Вскоре мы прошли последний остров в проливе; дно становилось все более и более ровным. Линия отметок на эхолоте стала напоминать осредненную кривую колебания цен на рынке. Остроконечные пики встречались на дне все реже и реже и уходили от киля нашего корабля все дальше и дальше вниз. В четыре часа пятнадцать минут следующих суток глубина под килем увеличилась еще раз до ста десяти метров. Итак, пролив Барроу мы прошли!
Невероятно, но пакового льда над нами еще не было. Такой ледовой обстановки в этом районе не наблюдалось в течение многих лет. Мы беспрепятственно отвернули вправо и прошли полторы мили на север для прохода через пролив в обратном направлении. Я приказал вызвать Стронга.
Всякий корабль, в особенности атомный подводный корабль, обладает значительно большей выносливостью и автономностью плавания, чем самый натренированный экипаж или командир корабля. Еще во время командования подводной лодкой «Хардхед» я твердо убедился в необходимости экономить свои силы на чрезвычайный случай или на тот случай, когда потребуется долго бодрствовать. Настало время передать управление кораблем кому-нибудь еще, а самому хорошенько отдохнуть.

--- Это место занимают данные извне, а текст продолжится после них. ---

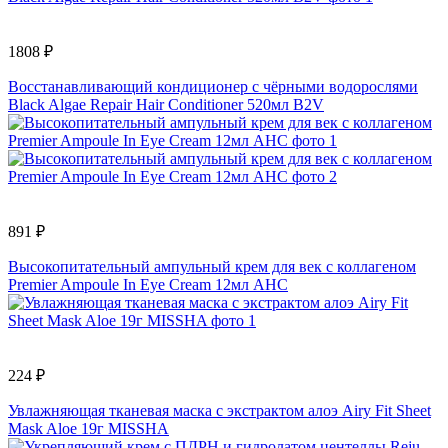
1808 ₽
Восстанавливающий кондиционер с чёрными водорослями
Black Algae Repair Hair Conditioner 520мл B2V
891 ₽
Высокопитательный ампульный крем для век с коллагеном
Premier Ampoule In Eye Cream 12мл AHC
224 ₽
Увлажняющая тканевая маска с экстрактом алоэ Airy Fit Sheet
Mask Aloe 19г MISSHA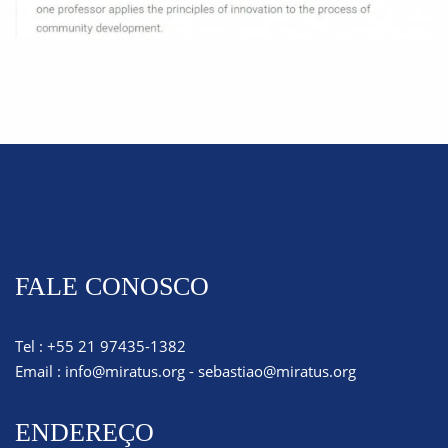
FALE CONOSCO
Tel : +55 21 97435-1382
Email :
info@miratus.org
-
sebastiao@miratus.org
ENDEREÇO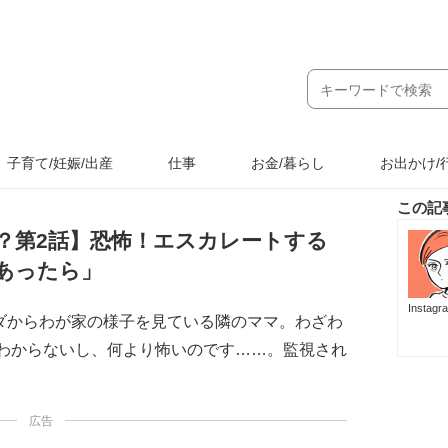
子育て/妊娠/出産
仕事
お金/暮らし
お出かけ/
この記
？第2話】恐怖！エスカレートする
あったら」
Instag
ダからわが家の様子を見ている隣のママ。わざわ
もわからないし、何より怖いのです……。監視され
広告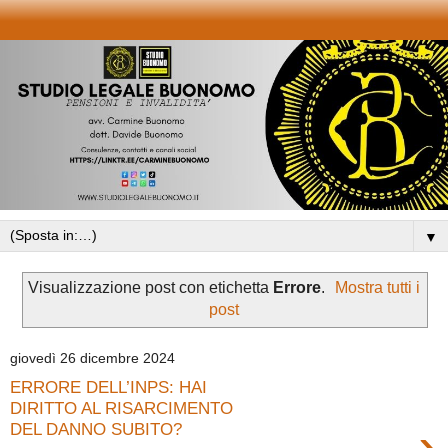
▼
Visualizzazione post con etichetta
Errore
.
Mostra tutti i
post
giovedì 26 dicembre 2024
ERRORE DELL’INPS: HAI
DIRITTO AL RISARCIMENTO
›
DEL DANNO SUBITO?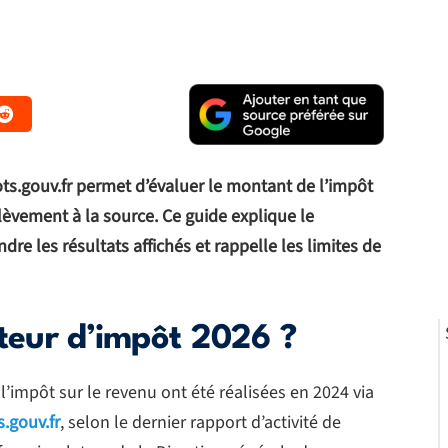
ots.gouv.fr permet d’évaluer le montant de l’impôt
élèvement à la source. Ce guide explique le
re les résultats affichés et rappelle les limites de
ateur d’impôt 2026 ?
l’impôt sur le revenu ont été réalisées en 2024 via
.gouv.fr
, selon le dernier rapport d’activité de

Система, которой я придерживался, уставом ВМС не предусмотрена, но в той или иной форме ею пользуются многие корабли. Офицеры, которые формально допущены к управлению подводной лодкой, допускались моим письменным приказом к выполнению обязанностей вахтенного офицера, который принимал на себя управление всем кораблем. Все, что днем и ночью докладывалось мне, докладывалось ему, и он выполнял все необходимые
Такая система никоим образом не снимала с меня полной ответственности за корабль, но я был убежден, что он всегда находится в надежных руках. По сроку службы на флоте и опытности Стронг был вторым офицером после меня, поэтому я вполне мог положиться на него.
Я заснул сразу же, как только лег на койку в своей каюте.
Разведка «боем»
— Командир, помощник просит вас прибыть в центральный пост как можно скорее!

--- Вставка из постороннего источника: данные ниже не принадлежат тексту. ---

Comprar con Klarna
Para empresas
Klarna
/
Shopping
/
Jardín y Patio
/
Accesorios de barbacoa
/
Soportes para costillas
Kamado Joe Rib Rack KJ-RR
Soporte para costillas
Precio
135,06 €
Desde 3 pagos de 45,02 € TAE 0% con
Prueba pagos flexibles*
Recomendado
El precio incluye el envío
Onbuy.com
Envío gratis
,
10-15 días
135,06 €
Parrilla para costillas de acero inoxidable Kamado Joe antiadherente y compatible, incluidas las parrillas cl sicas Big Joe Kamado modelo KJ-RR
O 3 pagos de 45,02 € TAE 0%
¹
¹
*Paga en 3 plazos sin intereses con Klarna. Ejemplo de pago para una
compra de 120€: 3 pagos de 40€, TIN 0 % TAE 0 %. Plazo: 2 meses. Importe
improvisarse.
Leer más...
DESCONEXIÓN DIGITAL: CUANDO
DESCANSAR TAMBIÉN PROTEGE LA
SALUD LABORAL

Я, как автомат, вскочил с койки и устремился в корму. Корабль поворачивал вправо. Лицо Стронга было спокойным и в то же время весьма озабоченным. Он кивнул головой в сторону эхолота: линия глубин стремительно поднималась вверх; глубина под килем в данный момент была двадцать один метр. «Уменьшить глубину погружения», — сразу же подумал я, но глубиномер показывал только двадцать четыре метра. Стронг уже подвсплыл, насколько было возможно. Он заметил, как я метнул взгляд на глубиномер.
— Над нами лед, командир, — торопливо доложил он.

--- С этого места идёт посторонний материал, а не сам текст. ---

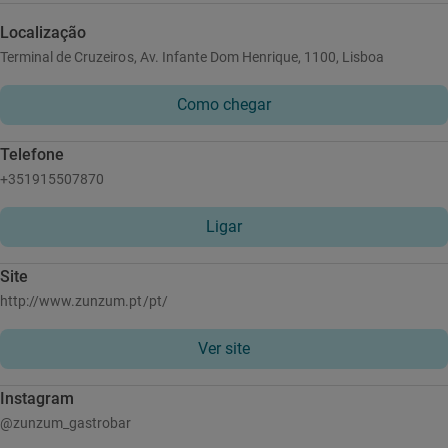
Localização
Terminal de Cruzeiros, Av. Infante Dom Henrique, 1100, Lisboa
Como chegar
Telefone
+351915507870
Ligar
Site
http://www.zunzum.pt/pt/
Ver site
Instagram
@zunzum_gastrobar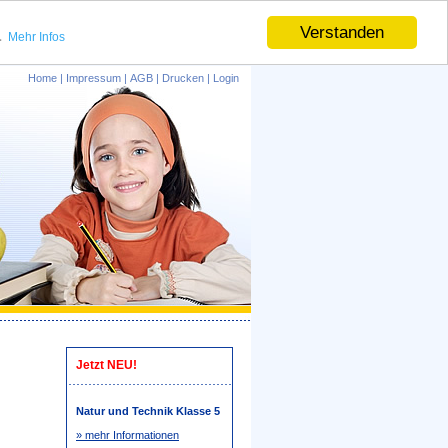
.
Verstanden
Mehr Infos
Home
|
Impressum
|
AGB
|
Drucken
|
Login
Jetzt NEU!
Natur und Technik Klasse 5
» mehr Informationen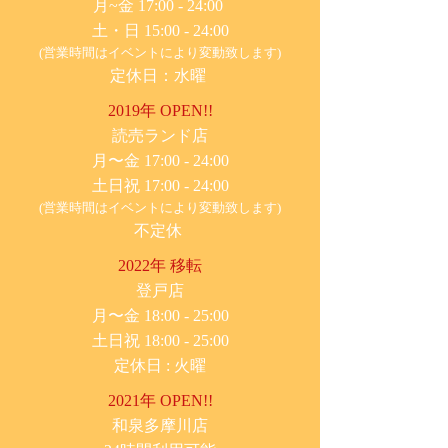
月~金 17:00 - 24:00
土・日 15:00 - 24:00
(営業時間はイベントにより変動致します)
定休日：水曜
2019年 OPEN!!
​読売ランド店
月〜金 17:00 - 24:00
土日祝 17:00 - 24:00
(営業時間はイベントにより変動致します)
不定休
2022年 移転
​登戸店
月〜金 18:00 - 25:00
土日祝 18:00 - 25:00
​定休日 : 火曜
2021年 OPEN!!
​和泉多摩川店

Я отвернул вправо на девяносто градусов. На протяжении одной мили глубина уменьшилась со ста двадцати до сорока шести метров.
Глубина под килем продолжала уменьшаться. Эхоайсбергомер пронзительно визжал, требуя к себе внимания, но мой взгляд был прикован к эхолоту. Мы могли удариться о льдину, если ее осадка будет немногим более девяти метров. Мы уже прошли под одной льдиной с осадкой около семи с половиной метров. Глубина под килем уменьшилась до девятнадцати с половиной метров.
— Отворачивайте еще раз вправо на девяносто градусов, — приказал я Стронгу.
Я считал, что, повернув на обратный курс, мы наверняка должны выйти на безопасную глубину. Так оно и оказалось: через три-четыре мили эхолот начал показывать некоторое увеличение глубины.
— Тридцать метров, — громко сказал я сам себе и перешел к эхоайсбергомеру. Отметки на его экране находились за пределами пятисотметровой окружности. Бросая взгляд то на эхоайсбергомер, то на эхолот, я с облегчением заметил, что глубина быстро увеличивается, а отметки на экране эхоайсбергомера перемещаются на более удаленные окружности.
Вздохнув с облегчением, я посмотрел наконец на часы. Я проспал менее трех часов, а все только что происшедшее длилось не более пятнадцати минут.
Необходимо было зафиксировать положение отмели как можно точнее. Я подошел к эхоледомерам, надеясь увидеть разводье, в котором можно было бы всплыть. Эхоледомер переменной частоты работал неустойчиво, а остальные показывали, что над нами был разреженный лед толщиной четыре-пять метров. Прокладчик полыньи и телевизионная установка казались бесполезными: показания обоих этих приборов были странными. Был ли над нами лед в действительности? Я потребовал от Роусона обоснованного доклада.